# [Exercise]
Write out the lines of the records below, from the line with "Wash and clean the streaky pork." up to and including the line with "different dispensers or". Leave out any picture markers.

# [Information]
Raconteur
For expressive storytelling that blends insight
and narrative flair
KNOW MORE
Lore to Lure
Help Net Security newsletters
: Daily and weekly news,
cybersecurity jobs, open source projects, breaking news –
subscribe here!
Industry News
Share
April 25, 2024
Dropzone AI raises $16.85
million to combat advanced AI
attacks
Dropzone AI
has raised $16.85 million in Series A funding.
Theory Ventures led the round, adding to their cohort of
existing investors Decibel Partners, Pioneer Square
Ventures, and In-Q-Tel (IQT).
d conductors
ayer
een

==

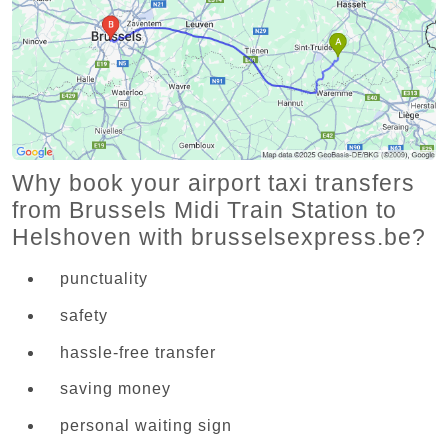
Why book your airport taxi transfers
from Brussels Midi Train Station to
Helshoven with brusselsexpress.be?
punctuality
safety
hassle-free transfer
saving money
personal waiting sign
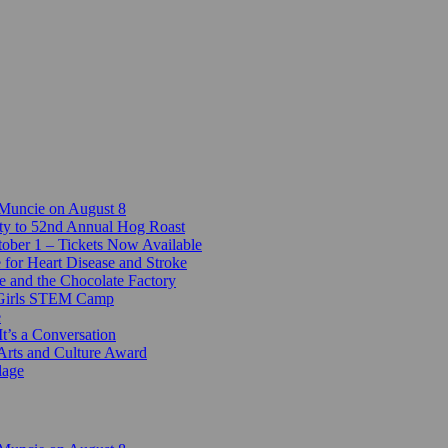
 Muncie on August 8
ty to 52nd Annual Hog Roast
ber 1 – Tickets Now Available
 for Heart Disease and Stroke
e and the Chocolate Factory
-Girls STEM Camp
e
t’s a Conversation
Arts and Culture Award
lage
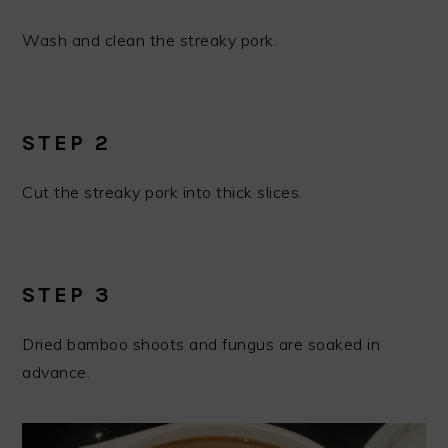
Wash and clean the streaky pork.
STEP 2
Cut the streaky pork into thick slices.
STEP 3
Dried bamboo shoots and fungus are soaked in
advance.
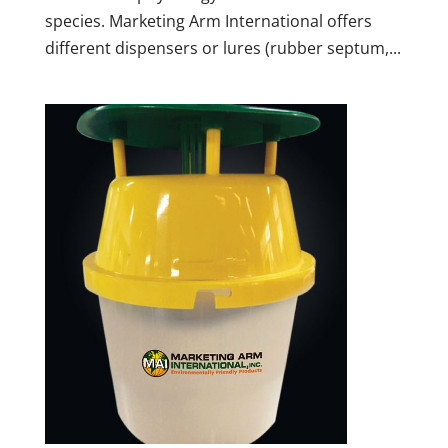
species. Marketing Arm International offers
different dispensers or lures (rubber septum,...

# [Answer area]
Wash and clean the streaky pork.
STEP 2
Cut the streaky pork into thick slices.
STEP 3
Dried bamboo shoots and fungus are soaked in
advance.
species. Marketing Arm International offers
different dispensers or lures (rubber septum,...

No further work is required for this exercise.